Monica sighed. ‘Yes. I hope the chief inspector didn’t keep you long?’
‘Nah, not long. He seemed interested in the room we were decorating.’
If his voice had risen a little at the end to make it more of a question, Monica couldn’t really blame him. She was curious herself about how the investigation was proceeding. After all, she had Carol-Ann’s welfare to think about. Surely it couldn’t hurt to ask the odd question or two, and use some brainpower on the problem herself?
‘Yes, well, that’s where she was killed,’ she confirmed briskly. ‘I found her. It was horrible. All the blood splashed about on those tarpaulins on the walls. And the body covered by one of them.’
She shuddered, and Len quickly put out a meaty hand and laid it on her shoulder. ‘You just forget about all that, missus,’ he advised gently. ‘You don’t want to go givin’ yerself nightmares. ’Ere, hang on, what did you mean, the tarpaulins on the walls?’ he asked. ‘We took all them tarpaulins down at lunchtime, when Kevin finished his painting.’
Monica looked at him curiously.
‘No, Len, that’s not right. The tarpaulins were still up on the walls. Well, all except for one wall, and that one was only uncovered because whoever killed Margaret pulled it down to cover her up with it.’
Len scratched his head and scowled down at his boots. ‘Queer. I coulda sworn they’d been taken down . . .’
‘Perhaps one of the others put them back up again,’ Monica hazarded. ‘Why don’t you ask around?’

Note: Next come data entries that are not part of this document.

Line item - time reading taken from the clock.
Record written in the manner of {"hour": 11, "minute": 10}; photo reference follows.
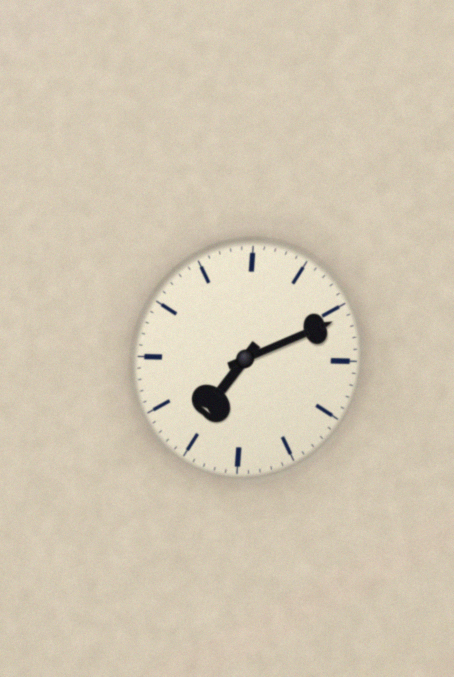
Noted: {"hour": 7, "minute": 11}
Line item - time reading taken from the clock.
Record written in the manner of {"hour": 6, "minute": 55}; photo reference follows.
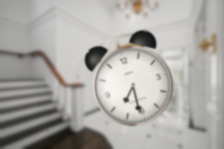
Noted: {"hour": 7, "minute": 31}
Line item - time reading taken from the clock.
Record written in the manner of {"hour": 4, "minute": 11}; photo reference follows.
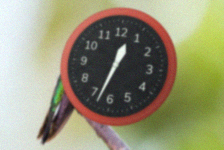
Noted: {"hour": 12, "minute": 33}
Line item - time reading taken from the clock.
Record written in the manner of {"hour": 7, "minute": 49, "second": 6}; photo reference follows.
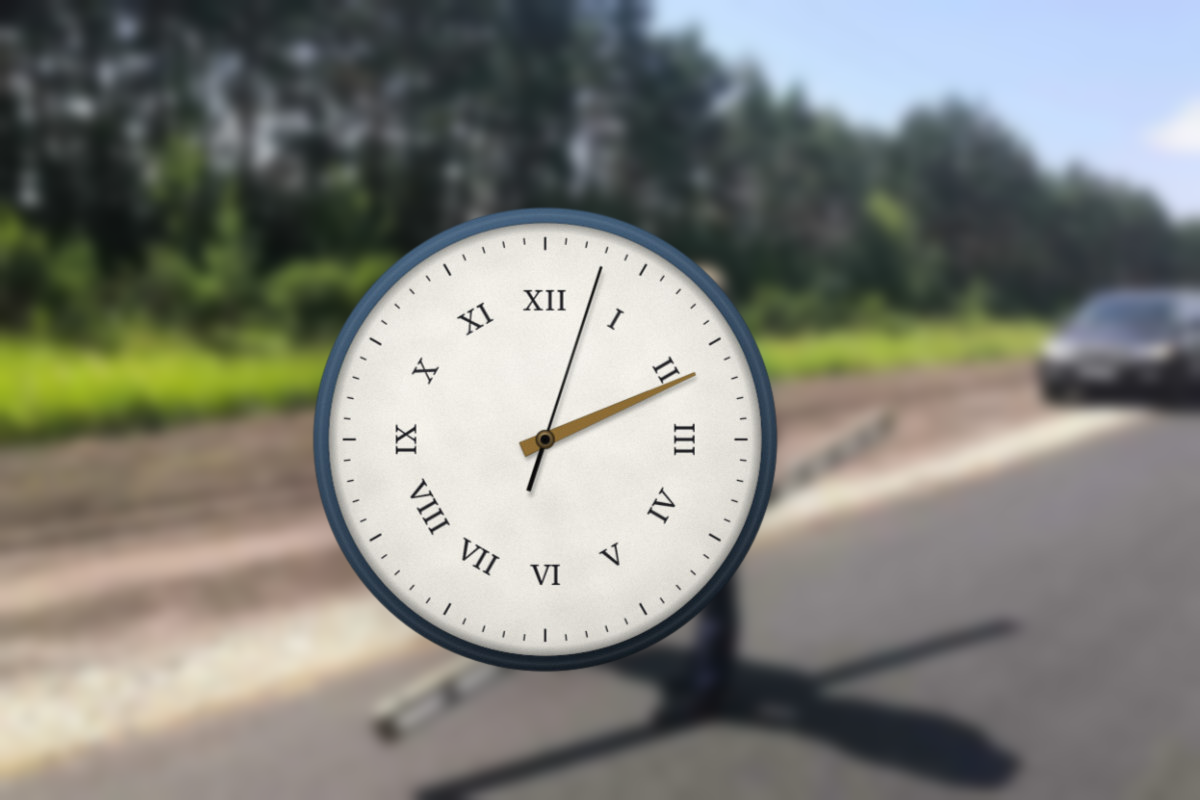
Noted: {"hour": 2, "minute": 11, "second": 3}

‘I’ll do that,’ Len said. ‘It was probably that Ron. He doesn’t know his arse from his elbow. Oh, sorry for the language, like,’ he said with an embarrassed mumble, and Monica laughed and said that it didn’t matter, and thus reassured, the foreman lumbered off to rejoin his colleagues in the van.
Monica watched him go, but her amused smile slowly turned to a frown. She’d have to try and remember to tell Jason what Len had said about the tarpaulins the next time she saw him.
It might be important.
* * *
Jason looked up as Jim tossed a small plastic bag containing two sparkling items on the desk in front of his superior. The sergeant stood there, arms akimbo and looking disgusted.

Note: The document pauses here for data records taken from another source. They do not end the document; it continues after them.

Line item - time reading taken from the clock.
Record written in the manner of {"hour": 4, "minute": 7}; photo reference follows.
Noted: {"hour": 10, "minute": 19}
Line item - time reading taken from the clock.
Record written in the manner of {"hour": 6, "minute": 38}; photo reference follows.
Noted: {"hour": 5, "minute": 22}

‘The team that searched the Franklyns’ place found these behind the dressing table in the bedroom. They’d fallen down between the carpet and the s
kirting board. The carpet’s a bit loose in there, apparently.’

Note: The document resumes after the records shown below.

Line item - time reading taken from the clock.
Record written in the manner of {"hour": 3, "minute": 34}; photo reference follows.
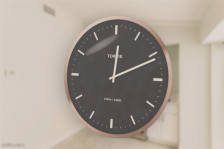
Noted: {"hour": 12, "minute": 11}
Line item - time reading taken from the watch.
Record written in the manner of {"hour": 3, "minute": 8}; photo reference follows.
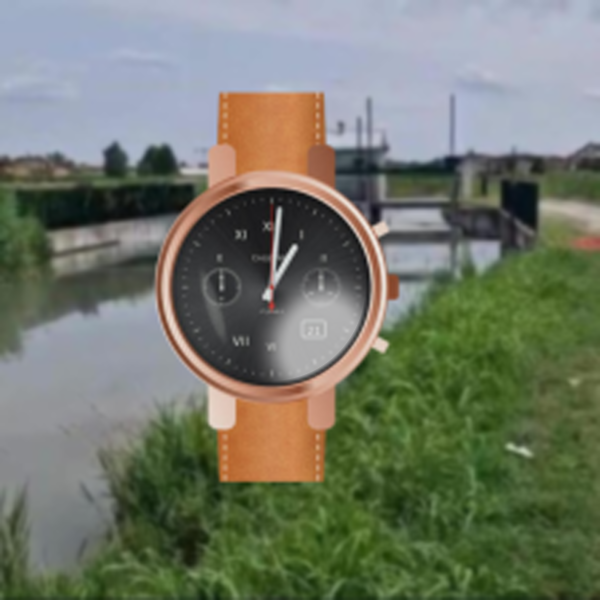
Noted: {"hour": 1, "minute": 1}
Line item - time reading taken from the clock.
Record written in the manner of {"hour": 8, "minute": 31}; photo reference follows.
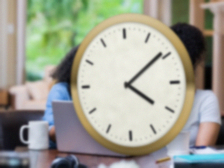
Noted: {"hour": 4, "minute": 9}
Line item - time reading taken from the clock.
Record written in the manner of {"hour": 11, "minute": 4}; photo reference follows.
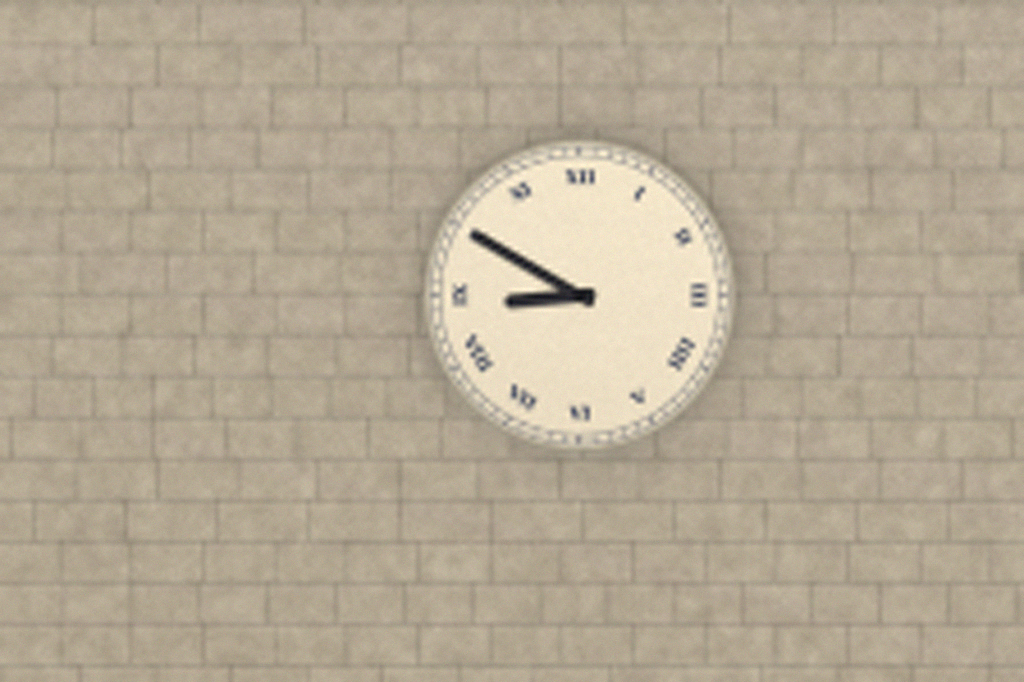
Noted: {"hour": 8, "minute": 50}
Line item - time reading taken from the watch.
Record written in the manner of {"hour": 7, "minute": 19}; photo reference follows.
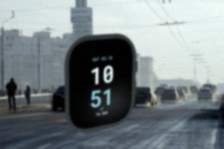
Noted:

Jason reached forward and peered at the diamond and sapphire earrings encased in the evidence bag.
‘So much for Carol-Ann Clancy being a potential Lady Raffles,’ he drawled — and promptly forgot all about them.
CHAPTER 10
Clem Jarvis hung up the telephone, and turned, grave-faced, to his anxiously hovering wife.
‘Well, Clem?’ she asked quickly, although after listening in to his side of the telephone conversation she already had a pretty fair idea of what he was going to say.
‘Bill says he ain’t got it,’ Clem said flatly. ‘And that’s the last of ’em.’
They were in the hall of their old farmhouse, and Clem sighed heavily, sinking down in the chair beside the small occasional table.
‘It’s no use, Bess. It’s gone. I’d best take a walk on down to the vicarage and see somebody about it, I reckon. Not that I’m looking forward to it. I feel a right idiot. And I don’t know if they might not charge me with something, even. Carelessness like, or failing to do something or other.’
Bess bit her lip nervously. Nothing in her hard-working, honest, and rather sheltered life had prepared her for this.
‘Clem, it’s not your fault. And I really can’t believe it’s been stolen,’ she wailed. ‘You’ve had it years,’ she added, as if this made any difference.
The farmer shook his head. ‘Well, old girl, I ’ad it when I went into the pub with the others after the pigeon shoot that time, and it were gone when we left. And if none of the others borrowed it, then it’s been stolen.’ He delivered this piece of logical reasoning in a calm, fatalistic voice, but inside his stomach was churning. Would he have to go to court?
He walked outside, looking the epitome of misery, and cast a glance down into the valley, his eyes easily picking out the church tower and the big vicarage next to it.